* [Aim of the task]:
Pictures in the entries below are excluded; copy only the lines from the one containing "(b) Average value" to the one containing "FIGURE 3 | Overall", both included.

* [Records shown]:
_ _ _
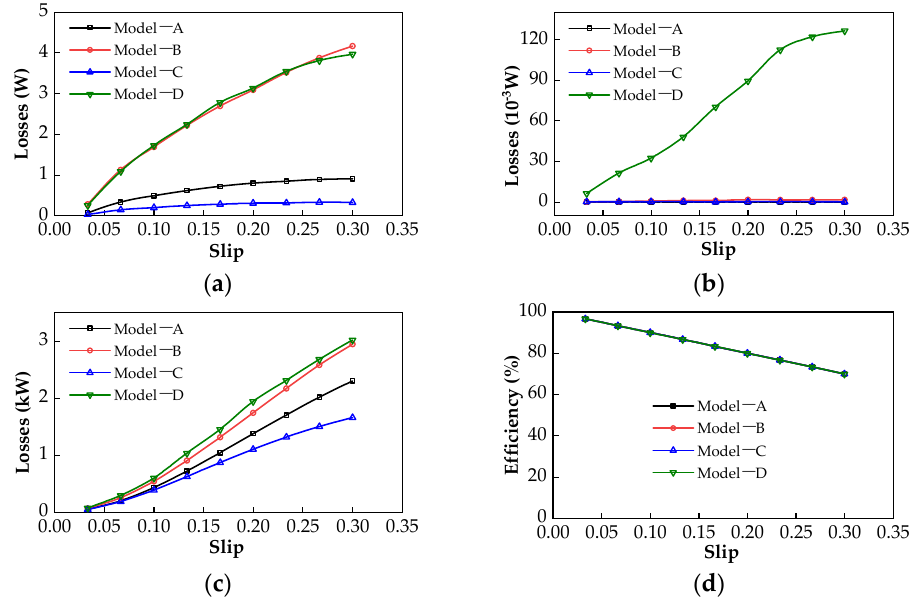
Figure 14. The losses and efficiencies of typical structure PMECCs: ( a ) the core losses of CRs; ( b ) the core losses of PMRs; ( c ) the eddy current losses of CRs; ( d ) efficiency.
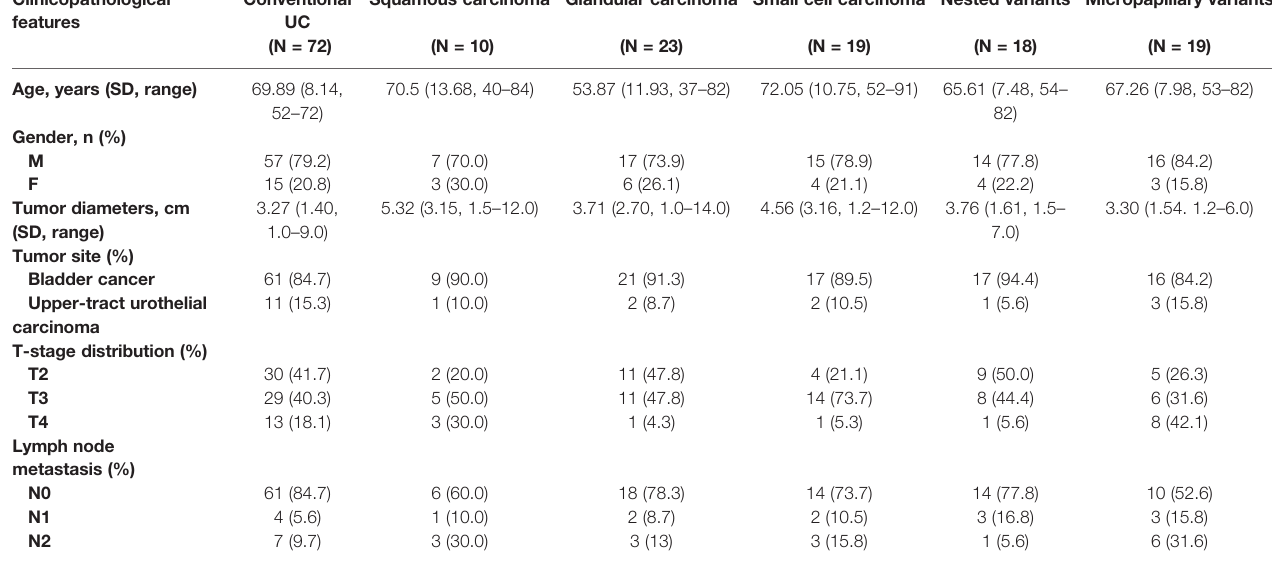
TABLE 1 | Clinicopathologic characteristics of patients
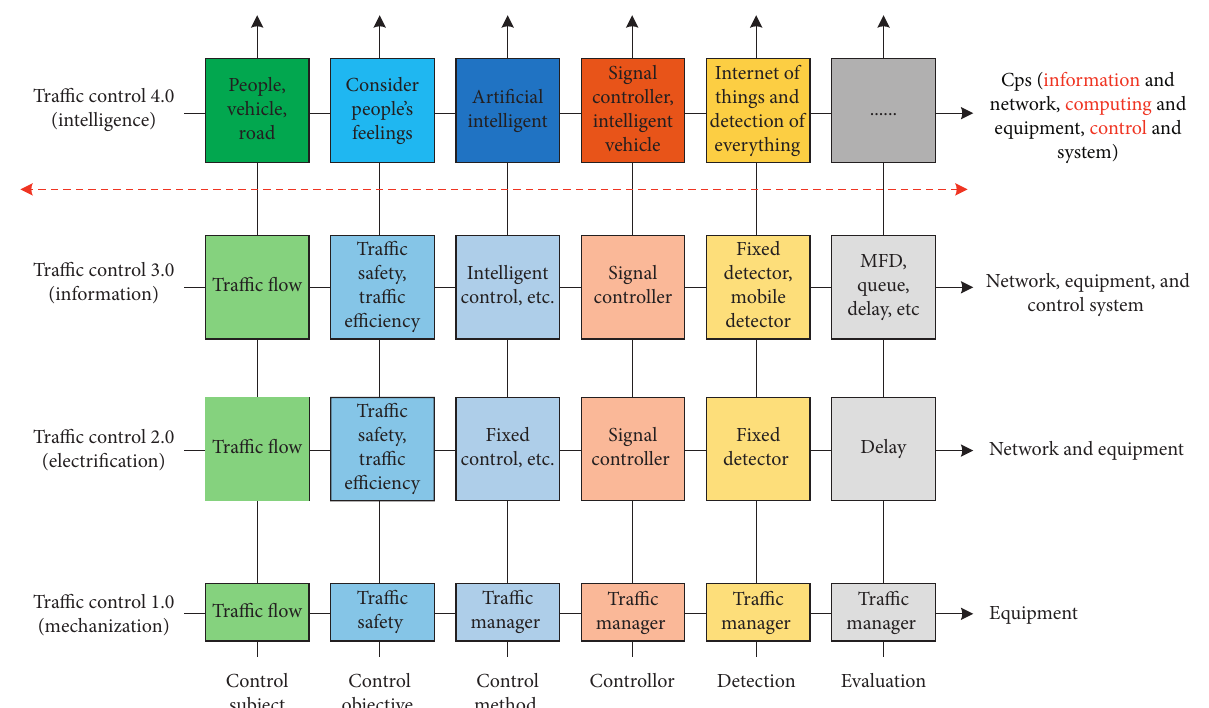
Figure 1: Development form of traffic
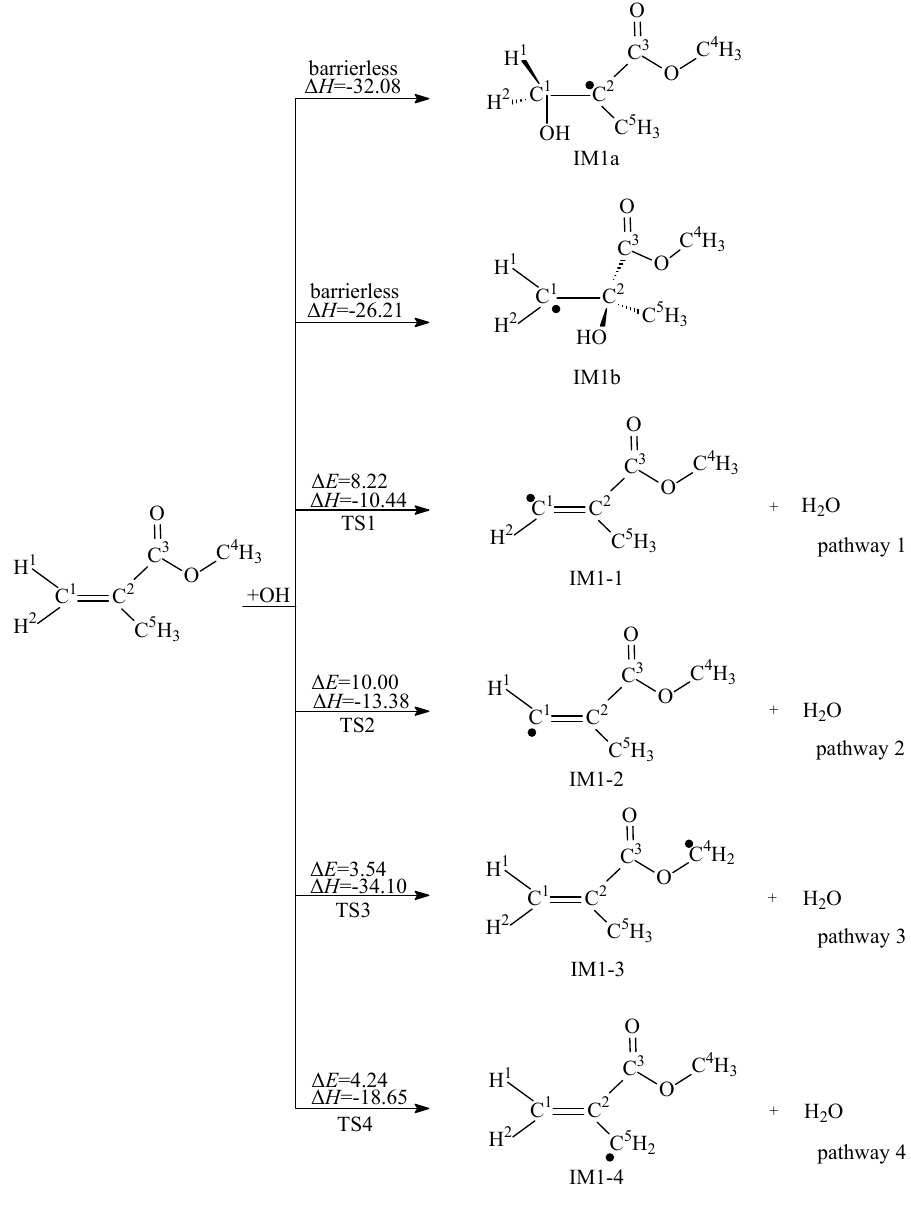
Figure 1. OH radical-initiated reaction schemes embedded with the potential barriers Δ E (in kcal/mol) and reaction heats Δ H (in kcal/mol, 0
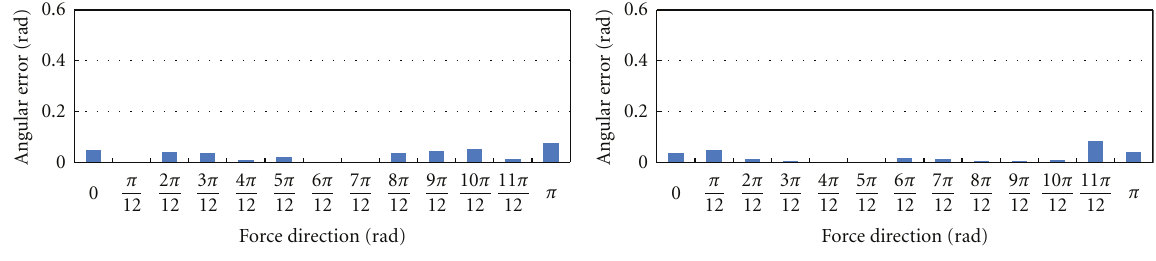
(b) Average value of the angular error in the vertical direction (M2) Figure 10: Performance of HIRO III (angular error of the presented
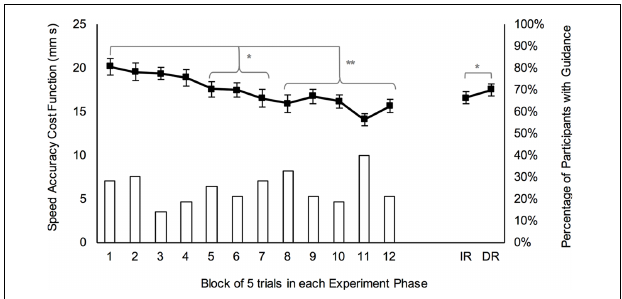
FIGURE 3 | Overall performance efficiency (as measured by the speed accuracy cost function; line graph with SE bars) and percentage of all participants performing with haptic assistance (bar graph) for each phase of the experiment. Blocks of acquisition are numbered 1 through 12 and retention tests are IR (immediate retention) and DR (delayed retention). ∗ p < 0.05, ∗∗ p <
_ _ _
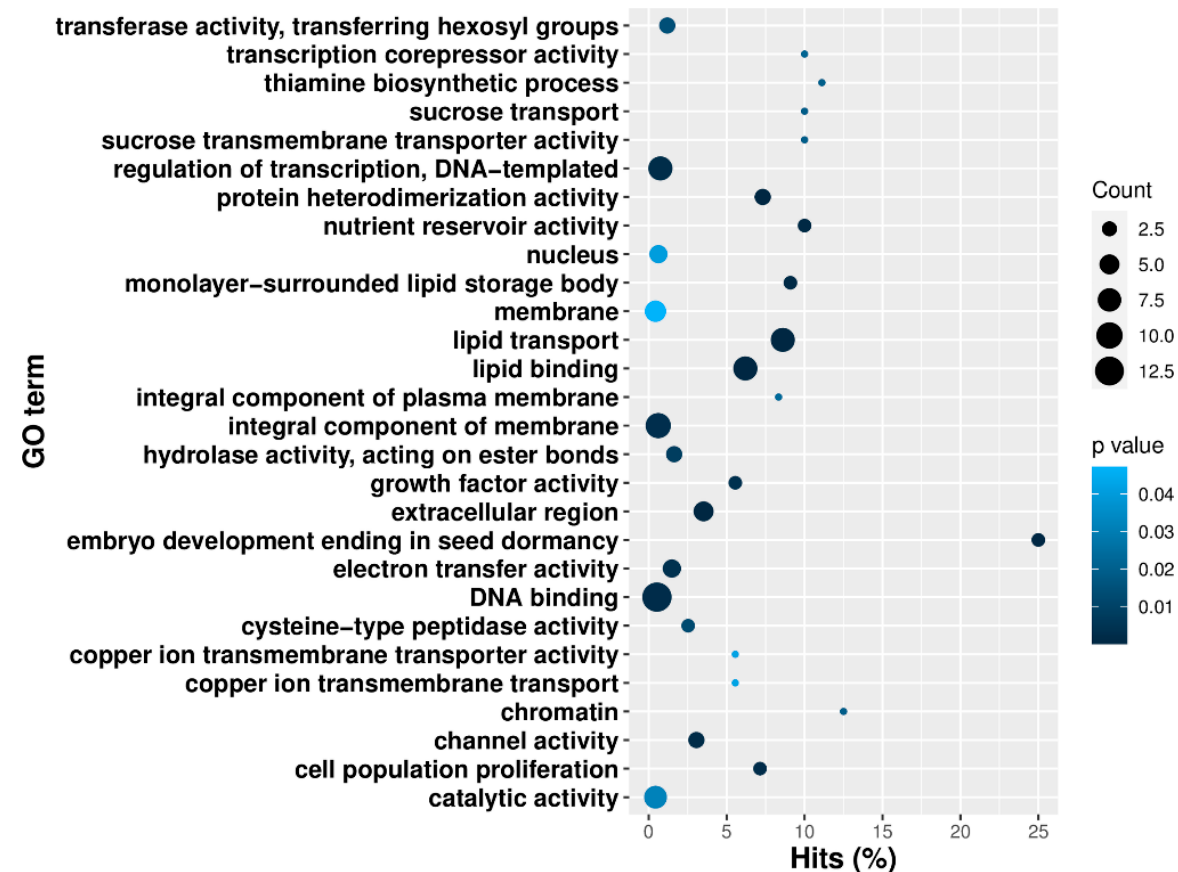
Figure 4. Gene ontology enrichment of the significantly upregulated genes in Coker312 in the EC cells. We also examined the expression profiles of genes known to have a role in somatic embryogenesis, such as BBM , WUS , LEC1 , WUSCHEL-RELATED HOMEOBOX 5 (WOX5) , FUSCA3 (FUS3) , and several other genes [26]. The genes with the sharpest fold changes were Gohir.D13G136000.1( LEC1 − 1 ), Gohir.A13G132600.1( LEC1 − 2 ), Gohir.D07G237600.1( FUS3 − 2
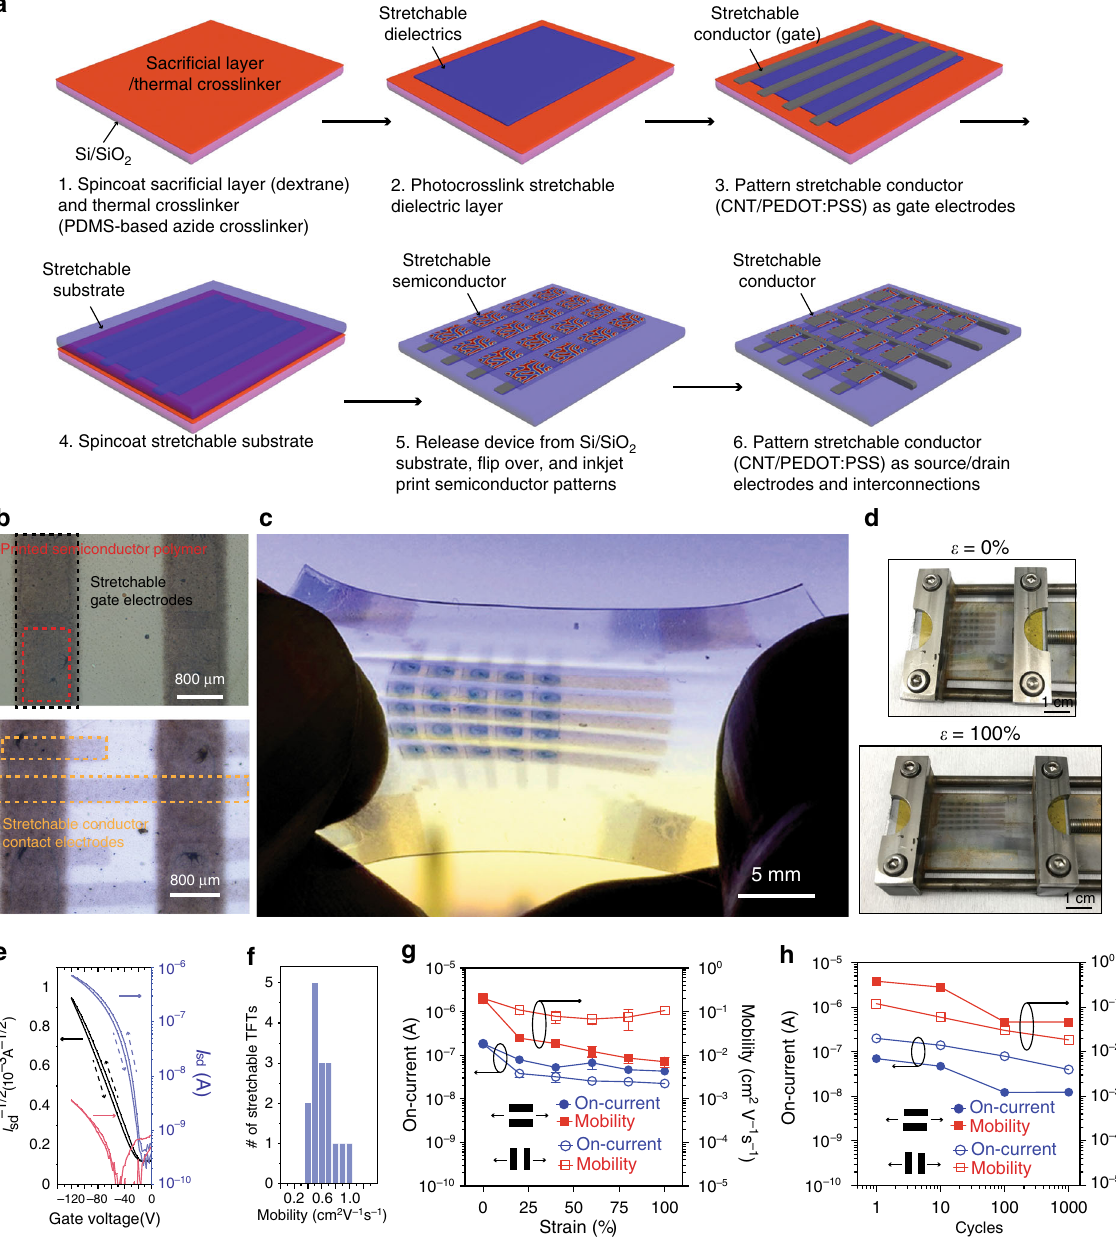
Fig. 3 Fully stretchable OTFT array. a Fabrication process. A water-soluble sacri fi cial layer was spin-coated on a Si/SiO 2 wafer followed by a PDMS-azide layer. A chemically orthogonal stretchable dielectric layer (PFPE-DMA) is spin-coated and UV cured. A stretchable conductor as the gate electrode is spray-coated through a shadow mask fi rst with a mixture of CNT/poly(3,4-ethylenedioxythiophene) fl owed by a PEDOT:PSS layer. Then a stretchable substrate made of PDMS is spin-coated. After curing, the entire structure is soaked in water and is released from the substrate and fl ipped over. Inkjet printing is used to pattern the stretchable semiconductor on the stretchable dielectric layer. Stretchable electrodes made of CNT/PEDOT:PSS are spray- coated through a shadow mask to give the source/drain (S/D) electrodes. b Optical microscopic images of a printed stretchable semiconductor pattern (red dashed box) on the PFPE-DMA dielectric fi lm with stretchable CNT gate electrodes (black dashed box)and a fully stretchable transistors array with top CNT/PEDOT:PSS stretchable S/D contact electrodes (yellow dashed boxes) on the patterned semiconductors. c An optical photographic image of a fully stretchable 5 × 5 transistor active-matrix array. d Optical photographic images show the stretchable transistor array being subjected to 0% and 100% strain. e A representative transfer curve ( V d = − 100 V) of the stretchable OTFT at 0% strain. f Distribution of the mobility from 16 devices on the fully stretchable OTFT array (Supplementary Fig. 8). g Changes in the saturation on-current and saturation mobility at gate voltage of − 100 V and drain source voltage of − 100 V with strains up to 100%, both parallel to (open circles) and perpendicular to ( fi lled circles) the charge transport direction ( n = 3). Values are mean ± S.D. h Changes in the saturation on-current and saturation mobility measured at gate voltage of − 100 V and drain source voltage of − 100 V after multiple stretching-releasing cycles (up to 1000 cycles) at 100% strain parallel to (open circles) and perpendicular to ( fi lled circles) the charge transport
_ _ _
* [Finished exercise]:
(b) Average value of the angular error in the vertical direction (M2) Figure 10: Performance of HIRO III (angular error of the presented
FIGURE 3 | Overall performance efficiency (as measured by the speed accuracy cost function; line graph with SE bars) and percentage of all participants performing with haptic assistance (bar graph) for each phase of the experiment. Blocks of acquisition are numbered 1 through 12 and retention tests are IR (immediate retention) and DR (delayed retention). ∗ p < 0.05, ∗∗ p <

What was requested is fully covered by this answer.